[Aim of the exercise]
Could you copy every record below exactly as it is written?

[Recorded information]

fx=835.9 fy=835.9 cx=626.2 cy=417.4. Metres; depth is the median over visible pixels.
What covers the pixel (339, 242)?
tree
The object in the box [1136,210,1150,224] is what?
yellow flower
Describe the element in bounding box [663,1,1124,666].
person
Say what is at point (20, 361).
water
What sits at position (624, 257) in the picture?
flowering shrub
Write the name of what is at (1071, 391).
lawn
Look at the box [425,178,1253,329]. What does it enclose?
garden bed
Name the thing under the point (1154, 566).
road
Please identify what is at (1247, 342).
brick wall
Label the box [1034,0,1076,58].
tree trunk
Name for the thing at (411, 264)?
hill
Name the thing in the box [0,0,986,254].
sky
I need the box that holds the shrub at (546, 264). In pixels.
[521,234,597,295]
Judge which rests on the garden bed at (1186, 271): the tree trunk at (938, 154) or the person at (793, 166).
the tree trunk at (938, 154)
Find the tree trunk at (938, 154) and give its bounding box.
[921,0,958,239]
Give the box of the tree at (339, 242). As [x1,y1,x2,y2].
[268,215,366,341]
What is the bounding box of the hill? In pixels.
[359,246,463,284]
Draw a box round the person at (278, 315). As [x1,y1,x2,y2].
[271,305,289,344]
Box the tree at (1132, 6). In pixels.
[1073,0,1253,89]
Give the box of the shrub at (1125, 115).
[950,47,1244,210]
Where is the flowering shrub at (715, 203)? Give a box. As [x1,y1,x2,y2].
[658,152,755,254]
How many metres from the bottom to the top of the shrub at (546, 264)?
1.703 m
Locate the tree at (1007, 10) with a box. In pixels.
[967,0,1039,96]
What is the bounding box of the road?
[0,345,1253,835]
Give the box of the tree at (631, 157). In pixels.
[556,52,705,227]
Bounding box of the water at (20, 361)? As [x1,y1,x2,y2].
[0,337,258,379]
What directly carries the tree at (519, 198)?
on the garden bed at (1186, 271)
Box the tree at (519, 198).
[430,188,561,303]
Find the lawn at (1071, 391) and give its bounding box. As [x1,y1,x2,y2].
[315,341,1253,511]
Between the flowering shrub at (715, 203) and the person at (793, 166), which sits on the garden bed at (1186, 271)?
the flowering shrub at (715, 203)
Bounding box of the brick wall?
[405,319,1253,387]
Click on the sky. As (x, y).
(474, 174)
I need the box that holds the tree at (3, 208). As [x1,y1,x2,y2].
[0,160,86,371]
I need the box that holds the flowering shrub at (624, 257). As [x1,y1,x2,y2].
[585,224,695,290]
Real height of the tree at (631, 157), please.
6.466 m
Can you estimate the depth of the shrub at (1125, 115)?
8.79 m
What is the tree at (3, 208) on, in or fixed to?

[Result]
fx=835.9 fy=835.9 cx=626.2 cy=417.4. Metres; depth is the median over visible pixels.
What covers the pixel (339, 242)?
tree
The object in the box [1136,210,1150,224] is what?
yellow flower
Describe the element in bounding box [663,1,1124,666].
person
Say what is at point (20, 361).
water
What sits at position (624, 257) in the picture?
flowering shrub
Write the name of what is at (1071, 391).
lawn
Look at the box [425,178,1253,329]. What does it enclose?
garden bed
Name the thing under the point (1154, 566).
road
Please identify what is at (1247, 342).
brick wall
Label the box [1034,0,1076,58].
tree trunk
Name for the thing at (411, 264)?
hill
Name the thing in the box [0,0,986,254].
sky
I need the box that holds the shrub at (546, 264). In pixels.
[521,234,597,295]
Judge which rests on the garden bed at (1186, 271): the tree trunk at (938, 154) or the person at (793, 166).
the tree trunk at (938, 154)
Find the tree trunk at (938, 154) and give its bounding box.
[921,0,958,239]
Give the box of the tree at (339, 242). As [x1,y1,x2,y2].
[268,215,366,341]
What is the bounding box of the hill? In pixels.
[359,246,463,284]
Draw a box round the person at (278, 315). As [x1,y1,x2,y2].
[271,305,289,344]
Box the tree at (1132, 6). In pixels.
[1073,0,1253,89]
Give the box of the shrub at (1125, 115).
[950,47,1244,210]
Where is the flowering shrub at (715, 203)? Give a box. As [x1,y1,x2,y2].
[658,152,755,254]
How many metres from the bottom to the top of the shrub at (546, 264)?
1.703 m
Locate the tree at (1007, 10) with a box. In pixels.
[967,0,1039,96]
What is the bounding box of the road?
[0,345,1253,835]
Give the box of the tree at (631, 157). In pixels.
[556,52,705,227]
Bounding box of the water at (20, 361)? As [x1,y1,x2,y2].
[0,337,258,379]
What directly carries the tree at (519, 198)?
on the garden bed at (1186, 271)
Box the tree at (519, 198).
[430,188,561,303]
Find the lawn at (1071, 391) and give its bounding box. As [x1,y1,x2,y2].
[315,341,1253,511]
Between the flowering shrub at (715, 203) and the person at (793, 166), which sits on the garden bed at (1186, 271)?
the flowering shrub at (715, 203)
Bounding box of the brick wall?
[405,319,1253,387]
Click on the sky. As (x, y).
(474, 174)
I need the box that holds the tree at (3, 208). As [x1,y1,x2,y2].
[0,160,86,371]
I need the box that holds the flowering shrub at (624, 257). As [x1,y1,x2,y2].
[585,224,695,290]
Real height of the tree at (631, 157), please.
6.466 m
Can you estimate the depth of the shrub at (1125, 115)?
8.79 m
What is the tree at (3, 208) on, in or fixed to?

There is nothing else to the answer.